The single-engine Cessna took off from Lake Hood around noon on Sunday before quickly running into trouble, said Clint Johnson of the National Transportation Safety Board. The pilot "lost the engine shortly after takeoff," which led to a "forced landing."
The plane crashed into a townhouse at the corner of Orion Circle and Cosmic Circle before coming to rest in the street a block away from Balto Seppala Park, busy on a sunny summer afternoon.
The neighborhood off Milky Way Drive and Wisconsin Street is directly to the north of Lake Hood — which bills itself as the world's busiest seaplane base — and is in the flight path of the many small planes that fly in and out of the lake each day.
"That's a very heavily traveled area, as far as takeoff and landing routes," said Johnson of the NTSB.
People who live there are used to hearing planes low overhead, said Lance Parcell, who lives a few houses down from the damaged townhouse. On Sunday just after noon he was on his porch when he heard "an engine sound I'd never heard before."

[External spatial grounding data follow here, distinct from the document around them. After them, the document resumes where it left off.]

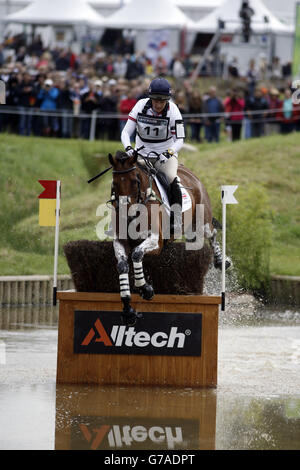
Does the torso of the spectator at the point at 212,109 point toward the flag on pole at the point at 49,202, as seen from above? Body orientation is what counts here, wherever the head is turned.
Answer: yes

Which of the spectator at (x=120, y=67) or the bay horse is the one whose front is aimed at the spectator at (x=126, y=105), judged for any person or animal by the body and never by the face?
the spectator at (x=120, y=67)

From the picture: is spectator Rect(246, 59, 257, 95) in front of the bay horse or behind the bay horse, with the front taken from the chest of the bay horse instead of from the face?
behind

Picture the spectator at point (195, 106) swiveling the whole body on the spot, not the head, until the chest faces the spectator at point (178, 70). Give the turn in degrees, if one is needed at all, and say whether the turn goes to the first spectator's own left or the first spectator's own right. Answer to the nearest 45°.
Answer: approximately 180°

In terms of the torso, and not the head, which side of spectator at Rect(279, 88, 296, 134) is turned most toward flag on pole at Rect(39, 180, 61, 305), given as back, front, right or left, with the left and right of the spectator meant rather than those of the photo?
front

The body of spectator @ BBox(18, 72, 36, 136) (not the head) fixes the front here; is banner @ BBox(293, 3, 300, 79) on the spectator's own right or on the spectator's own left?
on the spectator's own left

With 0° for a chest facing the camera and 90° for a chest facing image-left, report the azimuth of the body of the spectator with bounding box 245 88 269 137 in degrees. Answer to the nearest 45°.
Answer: approximately 0°

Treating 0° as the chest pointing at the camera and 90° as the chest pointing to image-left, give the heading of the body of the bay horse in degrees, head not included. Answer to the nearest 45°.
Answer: approximately 45°

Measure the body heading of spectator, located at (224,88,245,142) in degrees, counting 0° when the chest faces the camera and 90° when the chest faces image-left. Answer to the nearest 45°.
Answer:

"Then it went quiet. And about 10 seconds later I heard a really loud crash. I ran out from the backyard to the front and saw the house across the street had a gaping hole in it."
He was dialing 911 as he ran, he said. No pilot was in the plane.
Others in the area heard a similar pattern: a strange engine noise followed by a brief, eerie silence and a crash.
Michael O'Shea, who lives in the neighborhood near Lake Hood Elementary School, said he heard "high pitch, high RPMs" from the plane. "And he wasn't climbing. Then all of a sudden it was dead quiet."
At 12:20, the first 911 calls came in from people who had witnessed the crash, said Wescott of the Anchorage Fire Department. Firefighters took precautions in case the wreckage of the plane caught on fire, and inspected the damaged house.
"A good portion of the wall is missing on two floors, and there's debris out in the road," he said.
By about 12:45 p.m., dozens of people had gathered on the blocked-off street, some taking video on their phones.
David Breksy arrived to survey the damage to his in-laws' townhouse Sunday afternoon. He'd gotten a call from a neighbor "saying I'd better get over here, a plane hit my (in-laws) house."
With pink insulation hanging out of the torn-away walls of the house, Bresky was preparing for a big job ahead.
"Right now we're trying to clean it all up and get it boarded up," he said with a sigh.
"Fortunately, nobody was home and nobody got hurt."
The airplane is registered to Anchorage resident Jon Sutherlin, according to Federal Aviation Administration records. Sutherlin declined to comment when reached by phone Sunday.
The National Transportation Safety Board will investigate the crash.